Data for this task:
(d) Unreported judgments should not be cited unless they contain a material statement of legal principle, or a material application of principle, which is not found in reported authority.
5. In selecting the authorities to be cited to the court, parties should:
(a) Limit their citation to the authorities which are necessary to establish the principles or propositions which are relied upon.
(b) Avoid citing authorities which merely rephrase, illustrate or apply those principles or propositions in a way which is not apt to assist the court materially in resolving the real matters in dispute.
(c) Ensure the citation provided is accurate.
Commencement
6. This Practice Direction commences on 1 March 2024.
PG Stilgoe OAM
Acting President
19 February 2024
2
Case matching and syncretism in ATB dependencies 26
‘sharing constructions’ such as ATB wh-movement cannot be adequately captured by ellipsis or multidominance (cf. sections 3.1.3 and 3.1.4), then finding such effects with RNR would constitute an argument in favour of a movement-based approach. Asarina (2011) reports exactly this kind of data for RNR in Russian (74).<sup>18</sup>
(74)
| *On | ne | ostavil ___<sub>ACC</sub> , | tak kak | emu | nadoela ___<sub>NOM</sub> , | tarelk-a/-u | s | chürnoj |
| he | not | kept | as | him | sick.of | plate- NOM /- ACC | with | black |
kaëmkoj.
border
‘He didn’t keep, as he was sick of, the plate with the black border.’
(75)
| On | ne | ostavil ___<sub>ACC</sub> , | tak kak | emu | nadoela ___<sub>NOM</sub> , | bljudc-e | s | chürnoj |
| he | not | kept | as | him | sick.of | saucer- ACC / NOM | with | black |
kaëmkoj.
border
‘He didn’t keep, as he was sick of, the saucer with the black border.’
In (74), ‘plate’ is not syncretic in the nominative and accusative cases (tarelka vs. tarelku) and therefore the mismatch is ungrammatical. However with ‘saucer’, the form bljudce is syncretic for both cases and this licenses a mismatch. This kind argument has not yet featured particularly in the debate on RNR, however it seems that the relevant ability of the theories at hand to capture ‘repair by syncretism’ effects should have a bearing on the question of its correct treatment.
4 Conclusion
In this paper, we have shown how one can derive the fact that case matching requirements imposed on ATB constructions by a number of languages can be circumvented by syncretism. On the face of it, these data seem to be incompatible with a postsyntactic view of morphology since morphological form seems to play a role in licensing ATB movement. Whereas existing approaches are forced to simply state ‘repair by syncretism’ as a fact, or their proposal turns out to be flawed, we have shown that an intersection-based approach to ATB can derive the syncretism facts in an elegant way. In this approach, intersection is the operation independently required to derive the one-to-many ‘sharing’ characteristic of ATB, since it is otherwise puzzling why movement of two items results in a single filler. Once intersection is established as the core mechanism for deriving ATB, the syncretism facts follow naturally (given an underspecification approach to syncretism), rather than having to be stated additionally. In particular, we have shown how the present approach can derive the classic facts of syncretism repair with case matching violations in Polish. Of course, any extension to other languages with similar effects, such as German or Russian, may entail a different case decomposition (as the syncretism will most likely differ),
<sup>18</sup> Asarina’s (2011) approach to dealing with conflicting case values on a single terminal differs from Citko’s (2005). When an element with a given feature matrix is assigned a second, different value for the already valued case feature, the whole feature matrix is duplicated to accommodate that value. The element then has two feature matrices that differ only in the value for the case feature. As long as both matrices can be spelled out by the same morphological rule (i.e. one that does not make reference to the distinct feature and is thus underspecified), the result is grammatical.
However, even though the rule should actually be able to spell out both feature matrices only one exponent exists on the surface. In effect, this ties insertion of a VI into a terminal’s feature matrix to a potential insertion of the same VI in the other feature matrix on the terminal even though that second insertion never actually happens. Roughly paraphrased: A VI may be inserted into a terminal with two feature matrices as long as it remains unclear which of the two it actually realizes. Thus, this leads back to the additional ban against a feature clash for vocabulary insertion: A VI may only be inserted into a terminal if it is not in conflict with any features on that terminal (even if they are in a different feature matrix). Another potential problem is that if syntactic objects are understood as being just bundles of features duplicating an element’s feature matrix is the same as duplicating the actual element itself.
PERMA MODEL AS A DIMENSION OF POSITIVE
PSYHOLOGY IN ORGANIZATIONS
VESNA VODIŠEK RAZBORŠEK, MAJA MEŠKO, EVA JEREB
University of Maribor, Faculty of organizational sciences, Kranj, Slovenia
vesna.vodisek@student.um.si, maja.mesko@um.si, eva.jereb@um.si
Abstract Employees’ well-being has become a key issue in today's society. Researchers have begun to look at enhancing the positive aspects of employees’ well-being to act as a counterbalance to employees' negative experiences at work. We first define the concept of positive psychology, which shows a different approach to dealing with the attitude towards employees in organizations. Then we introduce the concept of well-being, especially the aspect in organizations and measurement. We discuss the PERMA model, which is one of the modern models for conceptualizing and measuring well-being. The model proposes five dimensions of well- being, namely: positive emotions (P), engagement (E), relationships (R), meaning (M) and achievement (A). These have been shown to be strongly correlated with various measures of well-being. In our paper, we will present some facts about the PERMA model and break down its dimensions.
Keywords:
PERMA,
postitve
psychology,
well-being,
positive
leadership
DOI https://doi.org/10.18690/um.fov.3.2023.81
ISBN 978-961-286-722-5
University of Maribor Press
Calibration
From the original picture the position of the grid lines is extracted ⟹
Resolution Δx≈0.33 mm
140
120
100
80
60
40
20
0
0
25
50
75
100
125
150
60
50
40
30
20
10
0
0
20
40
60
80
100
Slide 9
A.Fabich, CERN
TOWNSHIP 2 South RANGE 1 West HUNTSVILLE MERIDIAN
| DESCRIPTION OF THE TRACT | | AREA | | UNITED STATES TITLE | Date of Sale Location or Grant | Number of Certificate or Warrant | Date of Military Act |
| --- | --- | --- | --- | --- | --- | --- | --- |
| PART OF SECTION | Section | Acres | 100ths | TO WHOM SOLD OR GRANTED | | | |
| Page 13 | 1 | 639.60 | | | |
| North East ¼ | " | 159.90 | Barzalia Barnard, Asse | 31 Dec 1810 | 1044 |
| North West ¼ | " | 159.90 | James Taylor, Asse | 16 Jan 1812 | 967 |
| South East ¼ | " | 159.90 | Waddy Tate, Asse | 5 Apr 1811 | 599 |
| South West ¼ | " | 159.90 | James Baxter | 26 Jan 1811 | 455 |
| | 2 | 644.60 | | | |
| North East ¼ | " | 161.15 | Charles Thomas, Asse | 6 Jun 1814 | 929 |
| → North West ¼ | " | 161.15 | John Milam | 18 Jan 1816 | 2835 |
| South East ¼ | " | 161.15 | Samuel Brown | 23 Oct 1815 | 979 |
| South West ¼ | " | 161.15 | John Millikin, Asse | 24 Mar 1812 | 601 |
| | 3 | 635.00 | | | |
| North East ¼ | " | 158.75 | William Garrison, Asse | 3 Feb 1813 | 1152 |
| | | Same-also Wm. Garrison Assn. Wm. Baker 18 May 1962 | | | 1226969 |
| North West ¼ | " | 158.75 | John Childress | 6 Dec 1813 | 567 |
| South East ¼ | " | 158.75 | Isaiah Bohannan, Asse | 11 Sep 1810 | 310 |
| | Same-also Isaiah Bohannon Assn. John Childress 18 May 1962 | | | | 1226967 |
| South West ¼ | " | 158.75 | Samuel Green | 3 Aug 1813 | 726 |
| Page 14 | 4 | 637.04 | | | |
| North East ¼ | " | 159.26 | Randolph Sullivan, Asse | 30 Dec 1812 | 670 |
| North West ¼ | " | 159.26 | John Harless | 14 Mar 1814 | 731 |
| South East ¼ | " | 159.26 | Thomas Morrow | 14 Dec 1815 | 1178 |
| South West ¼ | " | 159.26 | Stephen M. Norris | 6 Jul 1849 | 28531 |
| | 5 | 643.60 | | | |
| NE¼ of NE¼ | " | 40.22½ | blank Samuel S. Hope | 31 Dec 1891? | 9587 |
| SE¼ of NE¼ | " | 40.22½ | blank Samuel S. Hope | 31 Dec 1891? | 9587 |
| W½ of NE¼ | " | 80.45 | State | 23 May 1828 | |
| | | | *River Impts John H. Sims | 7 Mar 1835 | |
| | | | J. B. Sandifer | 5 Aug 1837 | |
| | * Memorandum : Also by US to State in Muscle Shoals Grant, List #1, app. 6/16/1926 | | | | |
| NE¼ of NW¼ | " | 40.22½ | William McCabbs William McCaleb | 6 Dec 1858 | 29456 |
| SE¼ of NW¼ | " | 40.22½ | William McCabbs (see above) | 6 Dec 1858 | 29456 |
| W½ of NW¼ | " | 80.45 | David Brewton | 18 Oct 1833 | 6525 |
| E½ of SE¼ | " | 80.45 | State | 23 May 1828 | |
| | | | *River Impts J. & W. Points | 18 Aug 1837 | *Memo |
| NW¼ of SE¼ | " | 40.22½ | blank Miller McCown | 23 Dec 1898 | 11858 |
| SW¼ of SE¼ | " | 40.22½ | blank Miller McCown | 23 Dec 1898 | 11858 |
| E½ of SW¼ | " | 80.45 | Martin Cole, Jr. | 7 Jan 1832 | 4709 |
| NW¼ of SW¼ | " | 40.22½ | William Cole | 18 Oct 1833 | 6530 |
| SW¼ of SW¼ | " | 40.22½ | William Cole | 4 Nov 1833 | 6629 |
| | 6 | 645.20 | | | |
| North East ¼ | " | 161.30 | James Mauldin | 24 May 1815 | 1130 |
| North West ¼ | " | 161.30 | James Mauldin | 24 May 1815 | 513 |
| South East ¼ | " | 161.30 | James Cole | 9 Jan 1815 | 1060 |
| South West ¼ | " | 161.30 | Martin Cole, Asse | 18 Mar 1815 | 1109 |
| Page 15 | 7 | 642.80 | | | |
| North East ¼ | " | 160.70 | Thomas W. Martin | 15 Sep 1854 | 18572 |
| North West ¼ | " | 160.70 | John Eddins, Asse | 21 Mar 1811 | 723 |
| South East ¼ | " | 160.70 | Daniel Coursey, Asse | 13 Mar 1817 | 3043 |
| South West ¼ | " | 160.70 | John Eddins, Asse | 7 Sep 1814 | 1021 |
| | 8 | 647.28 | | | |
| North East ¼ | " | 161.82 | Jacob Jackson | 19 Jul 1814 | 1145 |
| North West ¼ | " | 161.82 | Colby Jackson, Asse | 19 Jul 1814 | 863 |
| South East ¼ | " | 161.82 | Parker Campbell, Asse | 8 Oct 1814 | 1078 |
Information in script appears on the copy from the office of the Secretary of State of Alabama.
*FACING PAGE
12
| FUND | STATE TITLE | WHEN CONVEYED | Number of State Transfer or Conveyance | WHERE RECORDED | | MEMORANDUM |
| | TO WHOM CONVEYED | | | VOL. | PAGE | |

Exercise directions: Transcribe only what runs from the line with "1815 | 1060 |" to the last line above, keeping every line exactly as written.

Answer:
| South East ¼ | " | 161.30 | James Cole | 9 Jan 1815 | 1060 |
| South West ¼ | " | 161.30 | Martin Cole, Asse | 18 Mar 1815 | 1109 |
| Page 15 | 7 | 642.80 | | | |
| North East ¼ | " | 160.70 | Thomas W. Martin | 15 Sep 1854 | 18572 |
| North West ¼ | " | 160.70 | John Eddins, Asse | 21 Mar 1811 | 723 |
| South East ¼ | " | 160.70 | Daniel Coursey, Asse | 13 Mar 1817 | 3043 |
| South West ¼ | " | 160.70 | John Eddins, Asse | 7 Sep 1814 | 1021 |
| | 8 | 647.28 | | | |
| North East ¼ | " | 161.82 | Jacob Jackson | 19 Jul 1814 | 1145 |
| North West ¼ | " | 161.82 | Colby Jackson, Asse | 19 Jul 1814 | 863 |
| South East ¼ | " | 161.82 | Parker Campbell, Asse | 8 Oct 1814 | 1078 |
Information in script appears on the copy from the office of the Secretary of State of Alabama.
*FACING PAGE
12
| FUND | STATE TITLE | WHEN CONVEYED | Number of State Transfer or Conveyance | WHERE RECORDED | | MEMORANDUM |
| | TO WHOM CONVEYED | | | VOL. | PAGE | |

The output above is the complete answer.